Golf's Olympic return last week was reportedly watched by one the sport's biggest ever global television audiences, it has been estimated.
It comes as a boost to the International Olympic Committee (IOC) and the International Golf Federation (IGF) after the build-up to the competition was dominated by criticism following the withdrawal of many of the world's top players.
But the final round, in which Britain's Justin Rose won a head-to-head dual with Swedish rival Henrik Stenson, an impressive audience was reported both on the course and on television.
According to Sports Media Watch, an average of 8.8 million viewers in United States watched the final 90 minutes when it was broadcast on NBC and The Golf Channel.
This marks the second highest figures for any 90 minutes of golf this year, narrowly trailing behind only The Masters.
This was despite a three-hour delay in some time-zones as well as the absence of top players like world number one Jason Day and US duo Jordan Spieth and Dustin Johnson.
In Sweden, the audience averaged over 550,000 and soared to 1.5 million for the final holes.
This compares with figures of just 65,000 for the final round of last month's Open Championships in Royal Troon, where Stenson beat US star Phil Mickleson in a magnificent final day dual.

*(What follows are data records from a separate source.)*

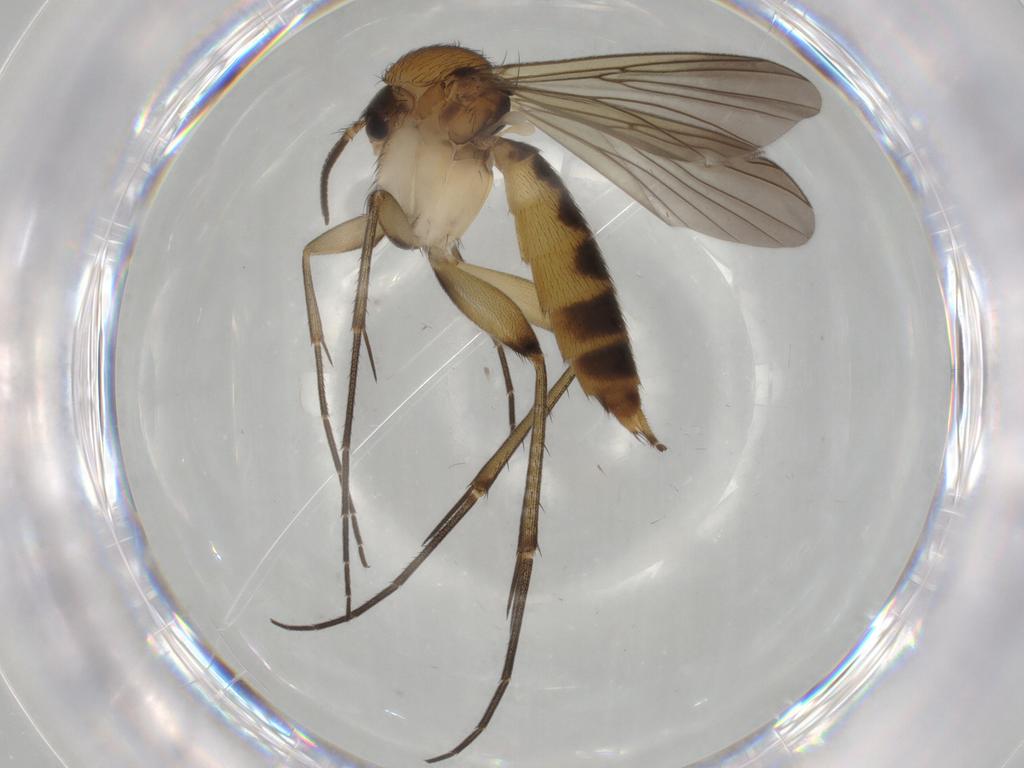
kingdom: Animalia
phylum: Arthropoda
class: Insecta
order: Diptera
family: Mycetophilidae
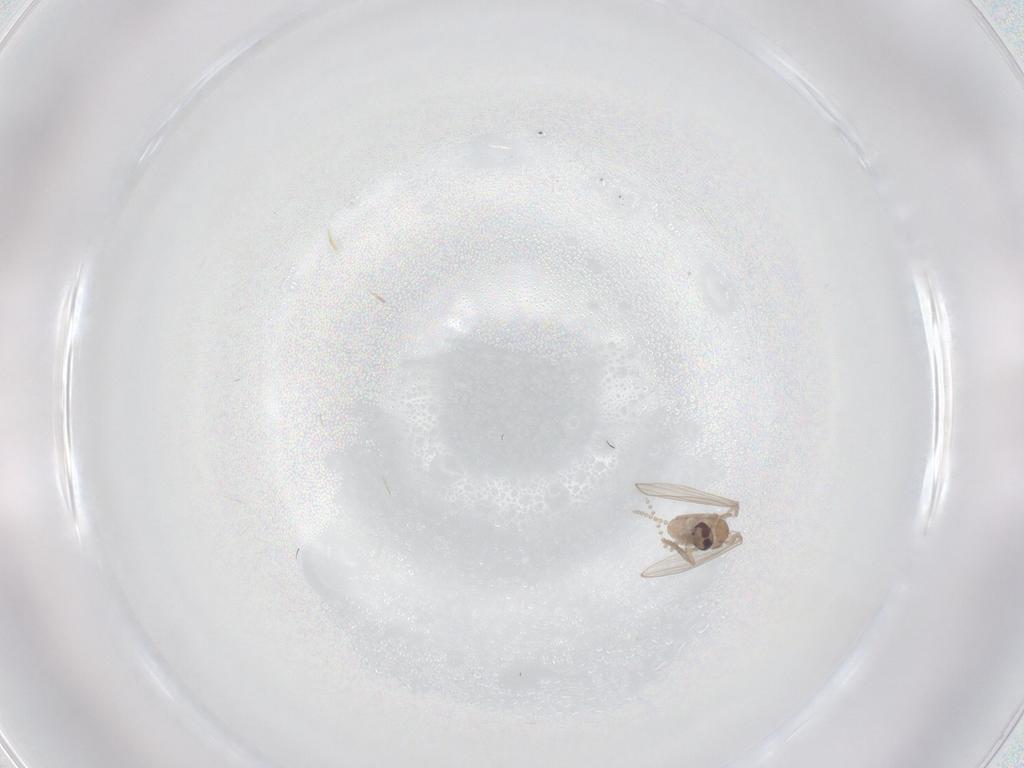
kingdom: Animalia
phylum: Arthropoda
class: Insecta
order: Diptera
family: Psychodidae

It is thought that many of these viewers were people who do not usually watch golf but were attracted by the prospect of a gold medal being won.

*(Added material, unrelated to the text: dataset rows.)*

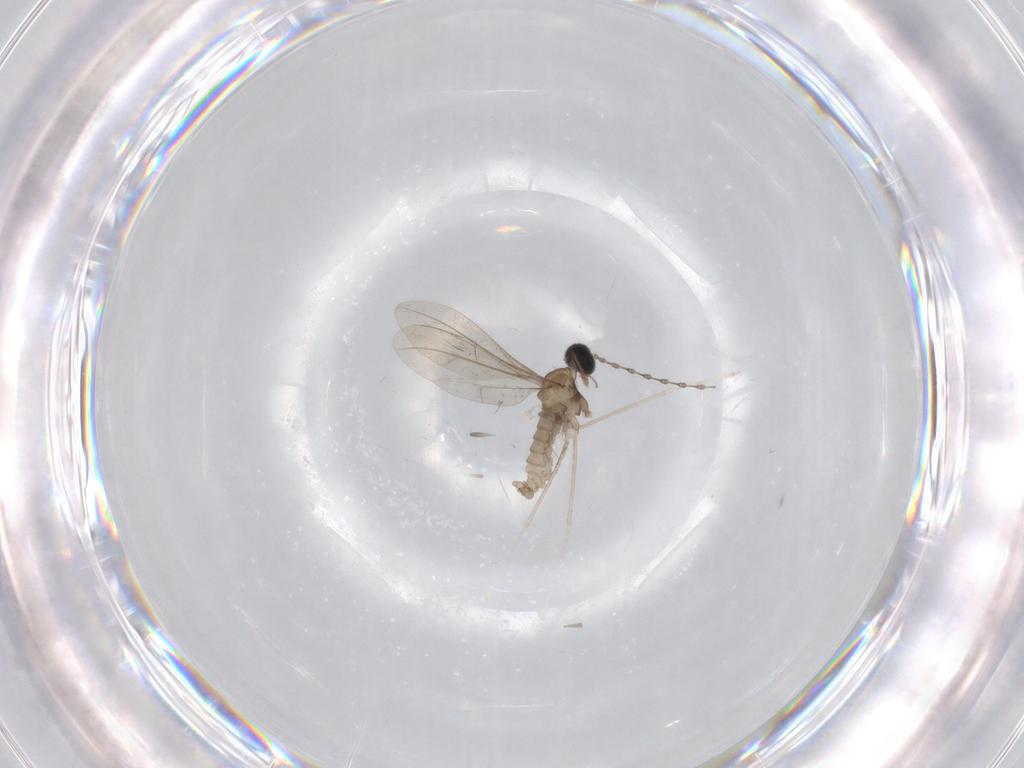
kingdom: Animalia
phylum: Arthropoda
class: Insecta
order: Diptera
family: Cecidomyiidae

Withdrawal after withdrawals earlier this year has overshadowed preparations, and led to huge criticism of the sport's addition to the programme given the apparent lack of interest from top players.
This concern was even raised at the IOC Session here, when members asked for assurances that a similar situation would not occur when golf was added to the programme.
Athletes from other sports, such as squash, questioned why golf was included rather than their events.
It is now thought some top players regret their decision not to attend, with former US Open winner Rose praising it as one of the highlights of his career after his victory.
A raucous atmosphere on the course was also praised, with IOC executive director for the Olympic Games Christophe Dubi hailing both golf and rugby sevens competitions as a success here.